== WHAT THE TASK ASKS ==
Print all of the lines below word for word, but leave the pictures out.

== INPUT DATA ==
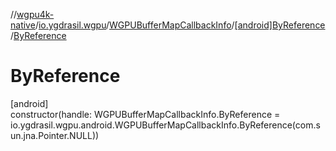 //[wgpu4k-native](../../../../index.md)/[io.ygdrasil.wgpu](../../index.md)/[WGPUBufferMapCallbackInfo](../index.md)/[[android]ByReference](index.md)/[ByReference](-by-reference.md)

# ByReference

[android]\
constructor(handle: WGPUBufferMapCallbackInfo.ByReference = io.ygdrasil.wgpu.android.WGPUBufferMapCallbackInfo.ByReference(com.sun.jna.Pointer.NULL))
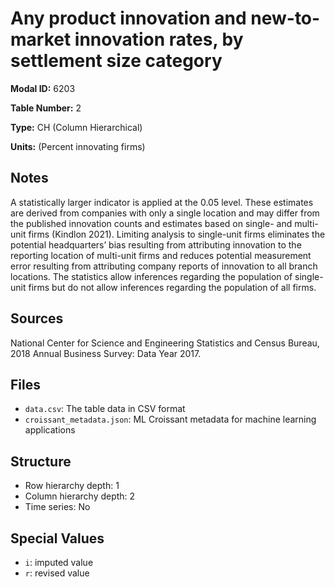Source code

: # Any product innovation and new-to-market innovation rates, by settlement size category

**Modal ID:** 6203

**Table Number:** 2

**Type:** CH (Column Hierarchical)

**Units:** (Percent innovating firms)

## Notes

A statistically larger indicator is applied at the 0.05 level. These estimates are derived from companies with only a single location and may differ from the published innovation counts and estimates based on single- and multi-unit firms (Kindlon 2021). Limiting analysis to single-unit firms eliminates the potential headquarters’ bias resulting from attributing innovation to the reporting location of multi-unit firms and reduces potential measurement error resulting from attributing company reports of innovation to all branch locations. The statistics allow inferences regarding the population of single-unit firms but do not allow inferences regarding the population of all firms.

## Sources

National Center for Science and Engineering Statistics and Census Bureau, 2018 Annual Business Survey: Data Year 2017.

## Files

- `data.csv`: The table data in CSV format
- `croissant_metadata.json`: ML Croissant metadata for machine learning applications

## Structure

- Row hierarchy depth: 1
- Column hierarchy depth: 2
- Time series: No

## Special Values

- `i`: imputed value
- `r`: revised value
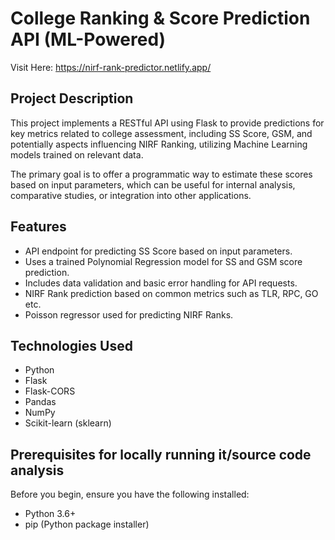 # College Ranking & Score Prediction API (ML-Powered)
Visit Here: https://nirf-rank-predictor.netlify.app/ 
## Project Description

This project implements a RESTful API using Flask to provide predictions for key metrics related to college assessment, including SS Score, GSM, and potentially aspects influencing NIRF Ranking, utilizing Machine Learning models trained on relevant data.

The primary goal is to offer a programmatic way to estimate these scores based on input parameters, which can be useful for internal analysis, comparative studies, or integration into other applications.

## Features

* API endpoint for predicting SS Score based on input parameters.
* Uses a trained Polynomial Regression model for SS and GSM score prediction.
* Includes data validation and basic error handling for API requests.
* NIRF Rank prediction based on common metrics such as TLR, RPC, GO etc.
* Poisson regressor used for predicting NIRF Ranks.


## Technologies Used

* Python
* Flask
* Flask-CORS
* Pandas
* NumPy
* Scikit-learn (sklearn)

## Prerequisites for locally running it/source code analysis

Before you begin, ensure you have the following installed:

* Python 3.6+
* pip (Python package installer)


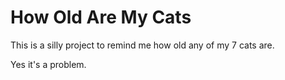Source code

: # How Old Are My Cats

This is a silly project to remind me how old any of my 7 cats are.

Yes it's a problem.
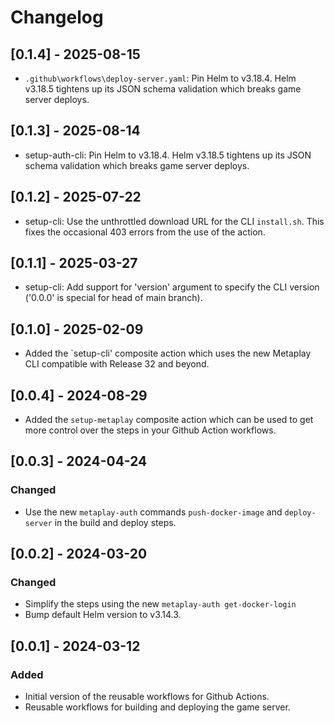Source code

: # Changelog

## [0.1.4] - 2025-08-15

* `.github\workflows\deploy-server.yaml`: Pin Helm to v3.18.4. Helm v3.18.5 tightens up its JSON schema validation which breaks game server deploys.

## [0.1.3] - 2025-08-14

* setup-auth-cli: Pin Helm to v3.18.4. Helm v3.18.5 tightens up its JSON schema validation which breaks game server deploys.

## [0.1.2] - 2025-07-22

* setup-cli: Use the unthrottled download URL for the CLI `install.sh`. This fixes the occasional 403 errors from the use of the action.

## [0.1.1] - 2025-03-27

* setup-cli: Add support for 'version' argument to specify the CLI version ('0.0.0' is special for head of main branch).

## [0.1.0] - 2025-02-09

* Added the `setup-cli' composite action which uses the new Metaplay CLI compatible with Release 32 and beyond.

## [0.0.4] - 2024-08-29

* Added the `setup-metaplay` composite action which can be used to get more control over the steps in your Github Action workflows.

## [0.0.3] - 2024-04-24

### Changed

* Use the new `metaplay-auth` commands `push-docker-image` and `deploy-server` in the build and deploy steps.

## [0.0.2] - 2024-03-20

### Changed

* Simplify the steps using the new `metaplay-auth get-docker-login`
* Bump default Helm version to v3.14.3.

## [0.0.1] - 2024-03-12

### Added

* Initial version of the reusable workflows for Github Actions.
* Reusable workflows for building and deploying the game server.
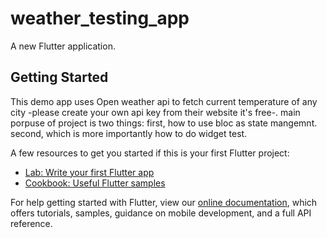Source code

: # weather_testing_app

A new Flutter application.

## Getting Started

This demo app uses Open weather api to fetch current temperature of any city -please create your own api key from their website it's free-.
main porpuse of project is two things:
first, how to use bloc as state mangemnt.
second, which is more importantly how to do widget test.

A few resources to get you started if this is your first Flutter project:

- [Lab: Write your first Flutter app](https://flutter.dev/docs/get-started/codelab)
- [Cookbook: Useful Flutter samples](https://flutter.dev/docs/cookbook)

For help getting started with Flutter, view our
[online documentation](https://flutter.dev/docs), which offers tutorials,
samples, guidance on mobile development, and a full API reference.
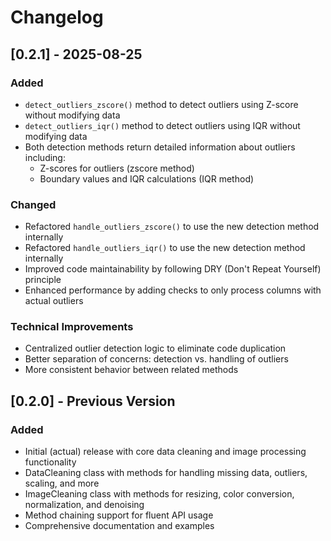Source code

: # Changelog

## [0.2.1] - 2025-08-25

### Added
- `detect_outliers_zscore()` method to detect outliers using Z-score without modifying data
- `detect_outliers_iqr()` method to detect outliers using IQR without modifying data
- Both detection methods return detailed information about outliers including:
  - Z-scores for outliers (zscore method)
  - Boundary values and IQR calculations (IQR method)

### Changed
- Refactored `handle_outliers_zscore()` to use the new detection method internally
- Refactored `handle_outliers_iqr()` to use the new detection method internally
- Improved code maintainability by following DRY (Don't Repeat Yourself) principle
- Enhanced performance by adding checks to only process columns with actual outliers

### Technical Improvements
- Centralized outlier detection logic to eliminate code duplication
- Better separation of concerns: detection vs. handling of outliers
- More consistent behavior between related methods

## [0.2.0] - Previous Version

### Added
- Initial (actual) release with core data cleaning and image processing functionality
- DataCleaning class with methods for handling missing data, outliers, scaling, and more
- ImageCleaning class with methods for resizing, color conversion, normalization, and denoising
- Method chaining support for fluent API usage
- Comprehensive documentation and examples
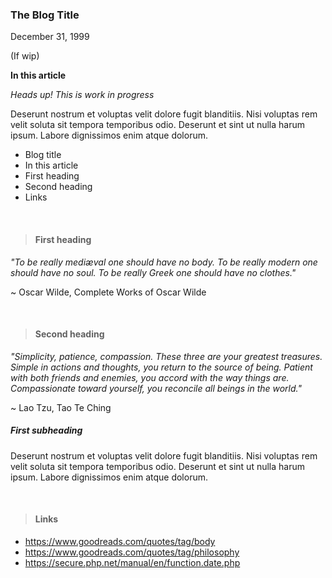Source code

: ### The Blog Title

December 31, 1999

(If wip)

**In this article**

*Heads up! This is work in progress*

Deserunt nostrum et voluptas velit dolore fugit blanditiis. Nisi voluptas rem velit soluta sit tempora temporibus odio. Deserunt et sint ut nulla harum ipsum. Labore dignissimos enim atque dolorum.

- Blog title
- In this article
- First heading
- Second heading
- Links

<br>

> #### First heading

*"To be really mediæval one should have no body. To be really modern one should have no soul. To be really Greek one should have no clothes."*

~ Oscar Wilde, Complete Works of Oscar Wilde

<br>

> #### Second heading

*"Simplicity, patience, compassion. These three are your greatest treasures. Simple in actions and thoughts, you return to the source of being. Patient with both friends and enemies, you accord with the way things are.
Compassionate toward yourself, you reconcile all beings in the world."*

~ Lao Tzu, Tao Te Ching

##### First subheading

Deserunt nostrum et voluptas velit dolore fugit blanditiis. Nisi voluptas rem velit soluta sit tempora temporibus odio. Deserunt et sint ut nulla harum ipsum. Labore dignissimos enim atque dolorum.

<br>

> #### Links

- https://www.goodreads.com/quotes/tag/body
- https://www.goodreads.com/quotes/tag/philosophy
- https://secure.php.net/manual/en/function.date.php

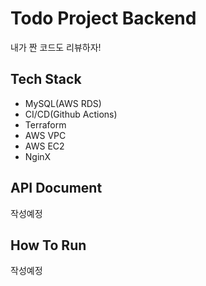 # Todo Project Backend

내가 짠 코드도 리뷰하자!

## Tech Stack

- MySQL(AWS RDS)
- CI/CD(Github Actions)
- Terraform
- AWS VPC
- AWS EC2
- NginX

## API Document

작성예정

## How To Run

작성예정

== RESPONSE ==
 //[wgpu4k-native](../../../../index.md)/[io.ygdrasil.wgpu](../../index.md)/[WGPUBufferMapCallbackInfo](../index.md)/[[android]ByReference](index.md)/[ByReference](-by-reference.md)

# ByReference

[android]\
constructor(handle: WGPUBufferMapCallbackInfo.ByReference = io.ygdrasil.wgpu.android.WGPUBufferMapCallbackInfo.ByReference(com.sun.jna.Pointer.NULL))
Source code

: # Any product innovation and new-to-market innovation rates, by settlement size category

**Modal ID:** 6203

**Table Number:** 2

**Type:** CH (Column Hierarchical)

**Units:** (Percent innovating firms)

## Notes

A statistically larger indicator is applied at the 0.05 level. These estimates are derived from companies with only a single location and may differ from the published innovation counts and estimates based on single- and multi-unit firms (Kindlon 2021). Limiting analysis to single-unit firms eliminates the potential headquarters’ bias resulting from attributing innovation to the reporting location of multi-unit firms and reduces potential measurement error resulting from attributing company reports of innovation to all branch locations. The statistics allow inferences regarding the population of single-unit firms but do not allow inferences regarding the population of all firms.

## Sources

National Center for Science and Engineering Statistics and Census Bureau, 2018 Annual Business Survey: Data Year 2017.

## Files

- `data.csv`: The table data in CSV format
- `croissant_metadata.json`: ML Croissant metadata for machine learning applications

## Structure

- Row hierarchy depth: 1
- Column hierarchy depth: 2
- Time series: No

## Special Values

- `i`: imputed value
- `r`: revised value
 # College Ranking & Score Prediction API (ML-Powered)
Visit Here: https://nirf-rank-predictor.netlify.app/ 
## Project Description

This project implements a RESTful API using Flask to provide predictions for key metrics related to college assessment, including SS Score, GSM, and potentially aspects influencing NIRF Ranking, utilizing Machine Learning models trained on relevant data.

The primary goal is to offer a programmatic way to estimate these scores based on input parameters, which can be useful for internal analysis, comparative studies, or integration into other applications.

## Features

* API endpoint for predicting SS Score based on input parameters.
* Uses a trained Polynomial Regression model for SS and GSM score prediction.
* Includes data validation and basic error handling for API requests.
* NIRF Rank prediction based on common metrics such as TLR, RPC, GO etc.
* Poisson regressor used for predicting NIRF Ranks.


## Technologies Used

* Python
* Flask
* Flask-CORS
* Pandas
* NumPy
* Scikit-learn (sklearn)

## Prerequisites for locally running it/source code analysis

Before you begin, ensure you have the following installed:

* Python 3.6+
* pip (Python package installer)


Source code

: # How Old Are My Cats

This is a silly project to remind me how old any of my 7 cats are.

Yes it's a problem.
Source code

: # Changelog

## [0.1.4] - 2025-08-15

* `.github\workflows\deploy-server.yaml`: Pin Helm to v3.18.4. Helm v3.18.5 tightens up its JSON schema validation which breaks game server deploys.

## [0.1.3] - 2025-08-14

* setup-auth-cli: Pin Helm to v3.18.4. Helm v3.18.5 tightens up its JSON schema validation which breaks game server deploys.

## [0.1.2] - 2025-07-22

* setup-cli: Use the unthrottled download URL for the CLI `install.sh`. This fixes the occasional 403 errors from the use of the action.

## [0.1.1] - 2025-03-27

* setup-cli: Add support for 'version' argument to specify the CLI version ('0.0.0' is special for head of main branch).

## [0.1.0] - 2025-02-09

* Added the `setup-cli' composite action which uses the new Metaplay CLI compatible with Release 32 and beyond.

## [0.0.4] - 2024-08-29

* Added the `setup-metaplay` composite action which can be used to get more control over the steps in your Github Action workflows.

## [0.0.3] - 2024-04-24

### Changed

* Use the new `metaplay-auth` commands `push-docker-image` and `deploy-server` in the build and deploy steps.

## [0.0.2] - 2024-03-20

### Changed

* Simplify the steps using the new `metaplay-auth get-docker-login`
* Bump default Helm version to v3.14.3.

## [0.0.1] - 2024-03-12

### Added

* Initial version of the reusable workflows for Github Actions.
* Reusable workflows for building and deploying the game server.
Source code

: # weather_testing_app

A new Flutter application.

## Getting Started

This demo app uses Open weather api to fetch current temperature of any city -please create your own api key from their website it's free-.
main porpuse of project is two things:
first, how to use bloc as state mangemnt.
second, which is more importantly how to do widget test.

A few resources to get you started if this is your first Flutter project:

- [Lab: Write your first Flutter app](https://flutter.dev/docs/get-started/codelab)
- [Cookbook: Useful Flutter samples](https://flutter.dev/docs/cookbook)

For help getting started with Flutter, view our
[online documentation](https://flutter.dev/docs), which offers tutorials,
samples, guidance on mobile development, and a full API reference.
Source code

: # Changelog

## [0.2.1] - 2025-08-25

### Added
- `detect_outliers_zscore()` method to detect outliers using Z-score without modifying data
- `detect_outliers_iqr()` method to detect outliers using IQR without modifying data
- Both detection methods return detailed information about outliers including:
  - Z-scores for outliers (zscore method)
  - Boundary values and IQR calculations (IQR method)

### Changed
- Refactored `handle_outliers_zscore()` to use the new detection method internally
- Refactored `handle_outliers_iqr()` to use the new detection method internally
- Improved code maintainability by following DRY (Don't Repeat Yourself) principle
- Enhanced performance by adding checks to only process columns with actual outliers

### Technical Improvements
- Centralized outlier detection logic to eliminate code duplication
- Better separation of concerns: detection vs. handling of outliers
- More consistent behavior between related methods

## [0.2.0] - Previous Version

### Added
- Initial (actual) release with core data cleaning and image processing functionality
- DataCleaning class with methods for handling missing data, outliers, scaling, and more
- ImageCleaning class with methods for resizing, color conversion, normalization, and denoising
- Method chaining support for fluent API usage
- Comprehensive documentation and examples
Source code

: ### The Blog Title

December 31, 1999

(If wip)

**In this article**

*Heads up! This is work in progress*

Deserunt nostrum et voluptas velit dolore fugit blanditiis. Nisi voluptas rem velit soluta sit tempora temporibus odio. Deserunt et sint ut nulla harum ipsum. Labore dignissimos enim atque dolorum.

- Blog title
- In this article
- First heading
- Second heading
- Links

<br>

> #### First heading

*"To be really mediæval one should have no body. To be really modern one should have no soul. To be really Greek one should have no clothes."*

~ Oscar Wilde, Complete Works of Oscar Wilde

<br>

> #### Second heading

*"Simplicity, patience, compassion. These three are your greatest treasures. Simple in actions and thoughts, you return to the source of being. Patient with both friends and enemies, you accord with the way things are.
Compassionate toward yourself, you reconcile all beings in the world."*

~ Lao Tzu, Tao Te Ching

##### First subheading

Deserunt nostrum et voluptas velit dolore fugit blanditiis. Nisi voluptas rem velit soluta sit tempora temporibus odio. Deserunt et sint ut nulla harum ipsum. Labore dignissimos enim atque dolorum.

<br>

> #### Links

- https://www.goodreads.com/quotes/tag/body
- https://www.goodreads.com/quotes/tag/philosophy
- https://secure.php.net/manual/en/function.date.php

 # Todo Project Backend

내가 짠 코드도 리뷰하자!

## Tech Stack

- MySQL(AWS RDS)
- CI/CD(Github Actions)
- Terraform
- AWS VPC
- AWS EC2
- NginX

## API Document

작성예정

## How To Run

작성예정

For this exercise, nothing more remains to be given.